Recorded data
◇ ◇ ◇ ◇ ◇
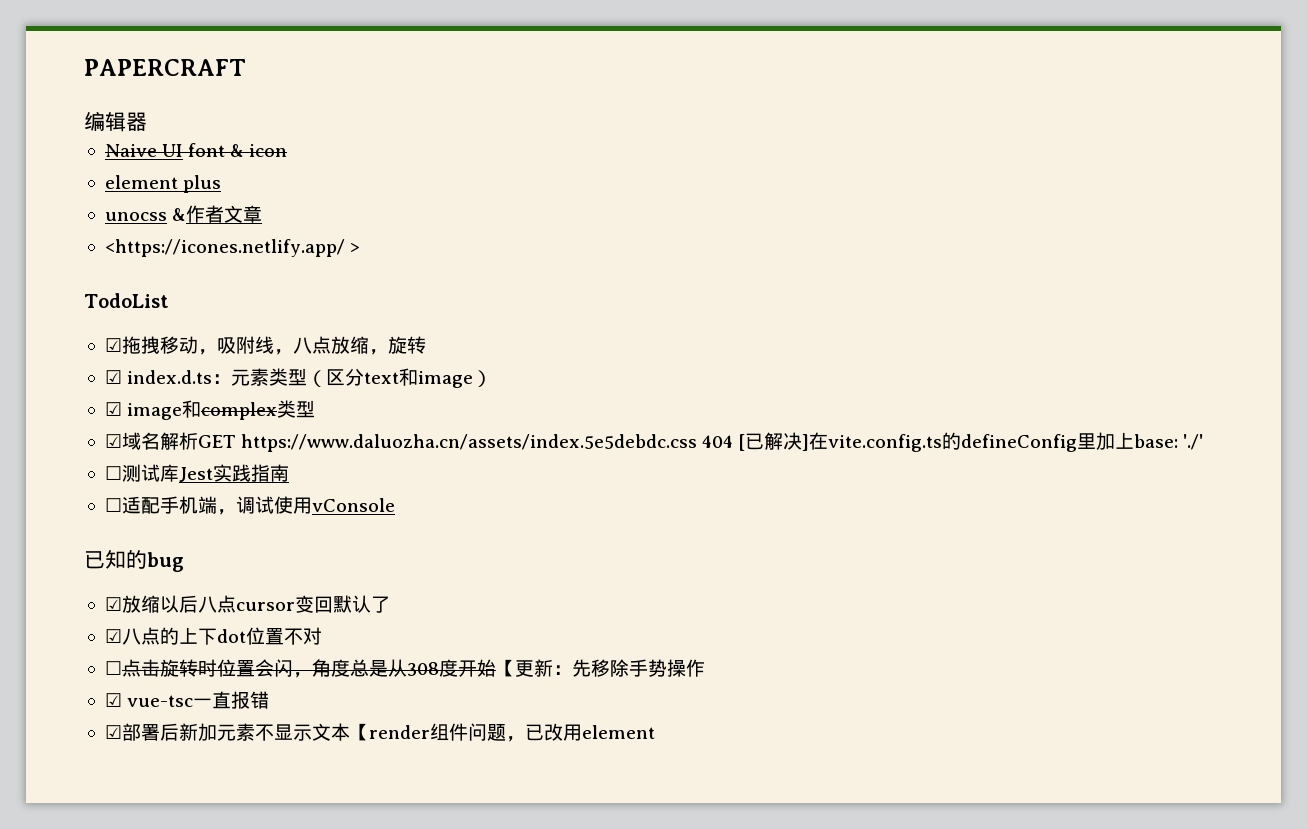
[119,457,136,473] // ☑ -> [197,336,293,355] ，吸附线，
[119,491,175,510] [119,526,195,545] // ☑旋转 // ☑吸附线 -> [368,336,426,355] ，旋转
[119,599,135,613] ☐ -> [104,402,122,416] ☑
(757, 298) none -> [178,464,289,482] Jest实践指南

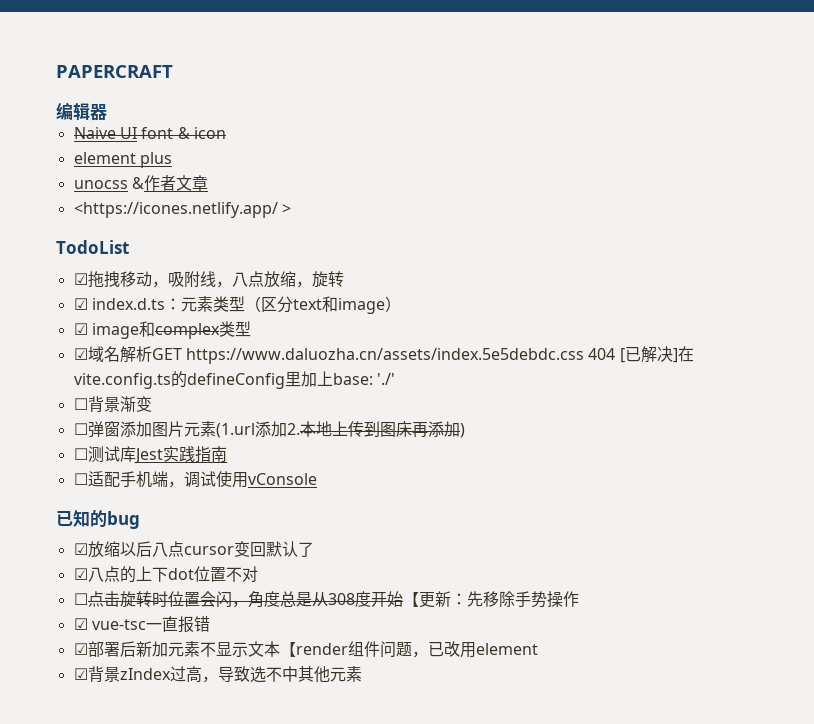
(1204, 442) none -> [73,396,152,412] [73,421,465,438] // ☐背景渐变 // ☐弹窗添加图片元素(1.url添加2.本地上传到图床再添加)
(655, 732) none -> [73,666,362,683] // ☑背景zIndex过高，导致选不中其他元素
◇ ◇ ◇ ◇ ◇
Restate each entry word for word; pictures stay out of the copy.

[119,457,136,473] // ☑ -> [197,336,293,355] ，吸附线，
[119,491,175,510] [119,526,195,545] // ☑旋转 // ☑吸附线 -> [368,336,426,355] ，旋转
[119,599,135,613] ☐ -> [104,402,122,416] ☑
(757, 298) none -> [178,464,289,482] Jest实践指南

(1204, 442) none -> [73,396,152,412] [73,421,465,438] // ☐背景渐变 // ☐弹窗添加图片元素(1.url添加2.本地上传到图床再添加)
(655, 732) none -> [73,666,362,683] // ☑背景zIndex过高，导致选不中其他元素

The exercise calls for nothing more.